Virtual Transaction Nodes

The commission said that XO Energy and the Financial Marketers Coalition merely rehashed arguments they had made against the node reduction proposal. (See FERC OKs Slash in Virtual Bidding Nodes for PJM.)

The changes reduce by almost 90% the number of bidding nodes, limiting INCs and DECs to those where either generation, load or interchange transactions are settled, or at trading hubs where forward positions can be taken. They also barred UTCs from zone, extra-high-voltage and individual load nodes. The changes reduced the number of INC/DEC trading nodes from 11,727 to 1,563, and UTC nodes from 418 to 49.

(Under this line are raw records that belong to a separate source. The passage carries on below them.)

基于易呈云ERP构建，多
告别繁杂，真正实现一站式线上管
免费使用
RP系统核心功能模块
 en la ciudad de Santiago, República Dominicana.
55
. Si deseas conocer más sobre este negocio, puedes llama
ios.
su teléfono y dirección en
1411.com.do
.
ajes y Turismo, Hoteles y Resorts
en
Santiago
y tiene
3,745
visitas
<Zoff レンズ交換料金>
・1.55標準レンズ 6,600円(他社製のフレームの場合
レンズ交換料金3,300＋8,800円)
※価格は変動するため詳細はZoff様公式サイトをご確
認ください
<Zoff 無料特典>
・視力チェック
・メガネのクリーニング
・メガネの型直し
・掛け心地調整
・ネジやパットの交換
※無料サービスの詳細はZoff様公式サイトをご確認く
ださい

PJM said this trading pattern is “indicative of the low-risk positions that can be extremely lucrative without adding commensurate value to the market,” justifying its proposal to reduce the trading nodes for UTCs. | PJM

FERC did accept PJM’s request to change the effective date for the changes from Jan. 16 to Feb. 22, 2018. PJM said it intended to make the changes prospectively and that in its Dec. 22 response to a deficiency letter the RTO had neglected to change its requested effective date. PJM said the January date would be disruptive to the market, as it would have to remove all virtual transactions at points no longer eligible for bidding and re-execute the day-ahead market.

Commissioner Cheryl LaFleur issued a partial dissent, repeating her assertion that PJM had not justified reducing nodes for UTCs.

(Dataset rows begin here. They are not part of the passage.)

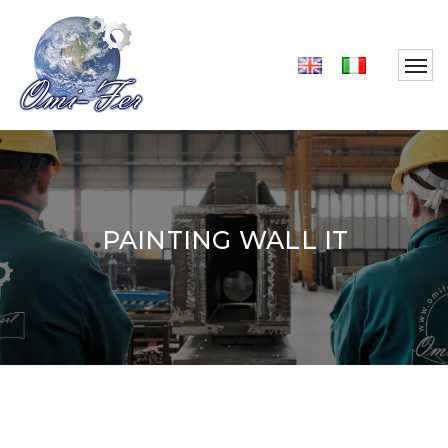
PAINTING WALL IT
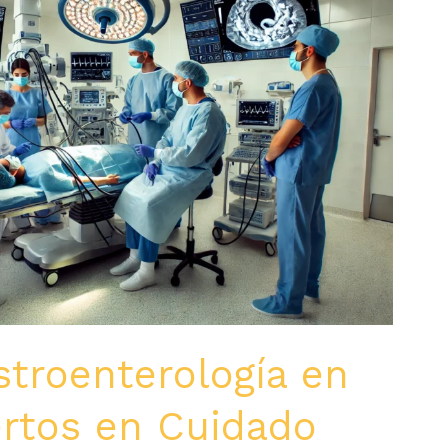
troenterología en
ertos en Cuidado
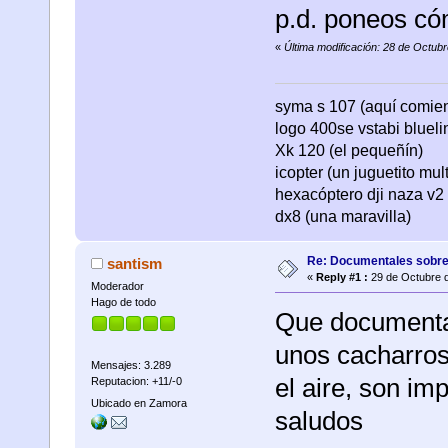
p.d. poneos cóm
«
Última modificación: 28 de Octubr
syma s 107 (aquí comienza
logo 400se vstabi bluel
Xk 120 (el pequeñín)
icopter (un juguetito mul
hexacóptero dji naza v2 
dx8 (una maravilla)
Re: Documentales sobre
santism
«
Reply #1 :
29 de Octubre d
Moderador
Hago de todo
Que documenta
unos cacharro
Mensajes: 3.289
el aire, son im
Reputacion: +11/-0
Ubicado en Zamora
saludos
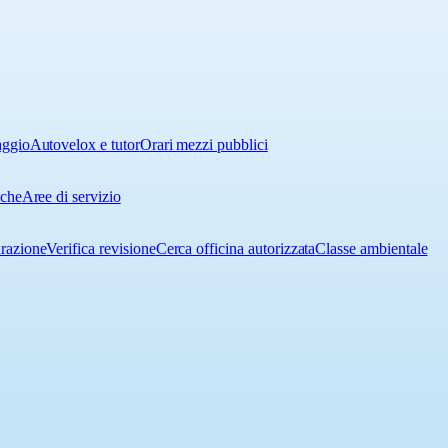
aggio
Autovelox e tutor
Orari mezzi pubblici
iche
Aree di servizio
urazione
Verifica revisione
Cerca officina autorizzata
Classe ambientale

“As I stated in my partial dissent, I believe that UTCs provide value to the market and that reduced granularity in their use is a move in the wrong direction,” she said. “I would, however, be open to other solutions more targeted to the specific problems that PJM has identified.”

Uplift for UTCs

PJM complained that in its Jan. 12 rejection of the RTO’s uplift proposal, FERC dismissed the proposal outright, without setting it for hearing, or considering parts of the proposal separately. (See FERC: PJM Uplift Proposal for UTCs Falls Short.)

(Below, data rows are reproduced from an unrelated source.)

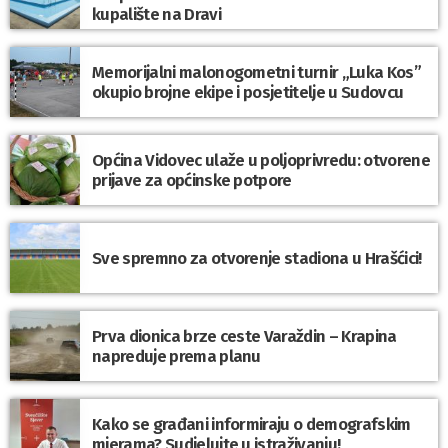
kupalište na Dravi
Memorijalni malonogometni turnir „Luka Kos”
okupio brojne ekipe i posjetitelje u Sudovcu
Općina Vidovec ulaže u poljoprivredu: otvorene
prijave za općinske potpore
Sve spremno za otvorenje stadiona u Hrašćici!
Prva dionica brze ceste Varaždin – Krapina
napreduje prema planu
Kako se građani informiraju o demografskim
mjerama? Sudjelujte u istraživanju!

PJM claimed that, unless its filing was deficient, the commission could only accept the proposal or suspend it for hearing. But FERC said it was under no obligation to set the proposal for hearing. The RTO failed to demonstrate that the proposal would result in just and reasonable rates under Federal Power Act Section 205, the commission reiterated, “as it proposed to treat different financial transactions, with differing characteristics and effects, as if they were the same.”

However, FERC did reverse itself to accept PJM’s proposal to exclude internal bilateral transactions from uplift calculations, which the RTO said the commission should have considered separately. The commission directed PJM to submit a compliance filing in 30 days implementing the change.

PJM can still propose a different way to allocate uplift to UTCs, as FERC had dismissed the proposal without prejudice. “We also note, however, that any such hypothetical, future filing must address the concerns noted above, including the commission’s concern with PJM’s proposal to allocate uplift to a UTC as though it were two separate transactions, an INC and a DEC,” the commission said.